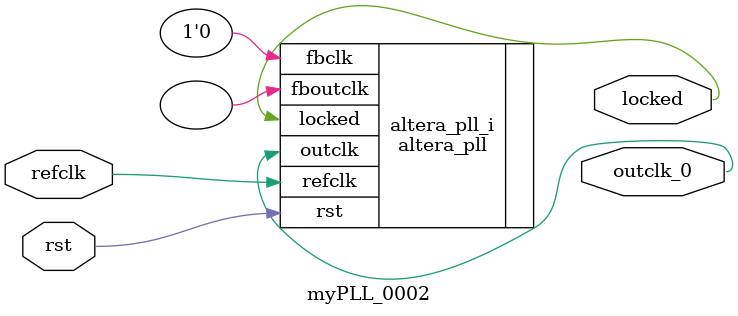
<source format=v>
`timescale 1ns/10ps
module  myPLL_0002(

	// interface 'refclk'
	input wire refclk,

	// interface 'reset'
	input wire rst,

	// interface 'outclk0'
	output wire outclk_0,

	// interface 'locked'
	output wire locked
);

	altera_pll #(
		.fractional_vco_multiplier("false"),
		.reference_clock_frequency("50.0 MHz"),
		.operation_mode("direct"),
		.number_of_clocks(1),
		.output_clock_frequency0("50.000000 MHz"),
		.phase_shift0("0 ps"),
		.duty_cycle0(50),
		.output_clock_frequency1("0 MHz"),
		.phase_shift1("0 ps"),
		.duty_cycle1(50),
		.output_clock_frequency2("0 MHz"),
		.phase_shift2("0 ps"),
		.duty_cycle2(50),
		.output_clock_frequency3("0 MHz"),
		.phase_shift3("0 ps"),
		.duty_cycle3(50),
		.output_clock_frequency4("0 MHz"),
		.phase_shift4("0 ps"),
		.duty_cycle4(50),
		.output_clock_frequency5("0 MHz"),
		.phase_shift5("0 ps"),
		.duty_cycle5(50),
		.output_clock_frequency6("0 MHz"),
		.phase_shift6("0 ps"),
		.duty_cycle6(50),
		.output_clock_frequency7("0 MHz"),
		.phase_shift7("0 ps"),
		.duty_cycle7(50),
		.output_clock_frequency8("0 MHz"),
		.phase_shift8("0 ps"),
		.duty_cycle8(50),
		.output_clock_frequency9("0 MHz"),
		.phase_shift9("0 ps"),
		.duty_cycle9(50),
		.output_clock_frequency10("0 MHz"),
		.phase_shift10("0 ps"),
		.duty_cycle10(50),
		.output_clock_frequency11("0 MHz"),
		.phase_shift11("0 ps"),
		.duty_cycle11(50),
		.output_clock_frequency12("0 MHz"),
		.phase_shift12("0 ps"),
		.duty_cycle12(50),
		.output_clock_frequency13("0 MHz"),
		.phase_shift13("0 ps"),
		.duty_cycle13(50),
		.output_clock_frequency14("0 MHz"),
		.phase_shift14("0 ps"),
		.duty_cycle14(50),
		.output_clock_frequency15("0 MHz"),
		.phase_shift15("0 ps"),
		.duty_cycle15(50),
		.output_clock_frequency16("0 MHz"),
		.phase_shift16("0 ps"),
		.duty_cycle16(50),
		.output_clock_frequency17("0 MHz"),
		.phase_shift17("0 ps"),
		.duty_cycle17(50),
		.pll_type("General"),
		.pll_subtype("General")
	) altera_pll_i (
		.rst	(rst),
		.outclk	({outclk_0}),
		.locked	(locked),
		.fboutclk	( ),
		.fbclk	(1'b0),
		.refclk	(refclk)
	);
endmodule


</source>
-- -- --
-- What to do --
Without including any pictures, output each entry above exactly as it appears.

-- Your response --
<source format=v>
`timescale 1ns/10ps
module  myPLL_0002(

	// interface 'refclk'
	input wire refclk,

	// interface 'reset'
	input wire rst,

	// interface 'outclk0'
	output wire outclk_0,

	// interface 'locked'
	output wire locked
);

	altera_pll #(
		.fractional_vco_multiplier("false"),
		.reference_clock_frequency("50.0 MHz"),
		.operation_mode("direct"),
		.number_of_clocks(1),
		.output_clock_frequency0("50.000000 MHz"),
		.phase_shift0("0 ps"),
		.duty_cycle0(50),
		.output_clock_frequency1("0 MHz"),
		.phase_shift1("0 ps"),
		.duty_cycle1(50),
		.output_clock_frequency2("0 MHz"),
		.phase_shift2("0 ps"),
		.duty_cycle2(50),
		.output_clock_frequency3("0 MHz"),
		.phase_shift3("0 ps"),
		.duty_cycle3(50),
		.output_clock_frequency4("0 MHz"),
		.phase_shift4("0 ps"),
		.duty_cycle4(50),
		.output_clock_frequency5("0 MHz"),
		.phase_shift5("0 ps"),
		.duty_cycle5(50),
		.output_clock_frequency6("0 MHz"),
		.phase_shift6("0 ps"),
		.duty_cycle6(50),
		.output_clock_frequency7("0 MHz"),
		.phase_shift7("0 ps"),
		.duty_cycle7(50),
		.output_clock_frequency8("0 MHz"),
		.phase_shift8("0 ps"),
		.duty_cycle8(50),
		.output_clock_frequency9("0 MHz"),
		.phase_shift9("0 ps"),
		.duty_cycle9(50),
		.output_clock_frequency10("0 MHz"),
		.phase_shift10("0 ps"),
		.duty_cycle10(50),
		.output_clock_frequency11("0 MHz"),
		.phase_shift11("0 ps"),
		.duty_cycle11(50),
		.output_clock_frequency12("0 MHz"),
		.phase_shift12("0 ps"),
		.duty_cycle12(50),
		.output_clock_frequency13("0 MHz"),
		.phase_shift13("0 ps"),
		.duty_cycle13(50),
		.output_clock_frequency14("0 MHz"),
		.phase_shift14("0 ps"),
		.duty_cycle14(50),
		.output_clock_frequency15("0 MHz"),
		.phase_shift15("0 ps"),
		.duty_cycle15(50),
		.output_clock_frequency16("0 MHz"),
		.phase_shift16("0 ps"),
		.duty_cycle16(50),
		.output_clock_frequency17("0 MHz"),
		.phase_shift17("0 ps"),
		.duty_cycle17(50),
		.pll_type("General"),
		.pll_subtype("General")
	) altera_pll_i (
		.rst	(rst),
		.outclk	({outclk_0}),
		.locked	(locked),
		.fboutclk	( ),
		.fbclk	(1'b0),
		.refclk	(refclk)
	);
endmodule


</source>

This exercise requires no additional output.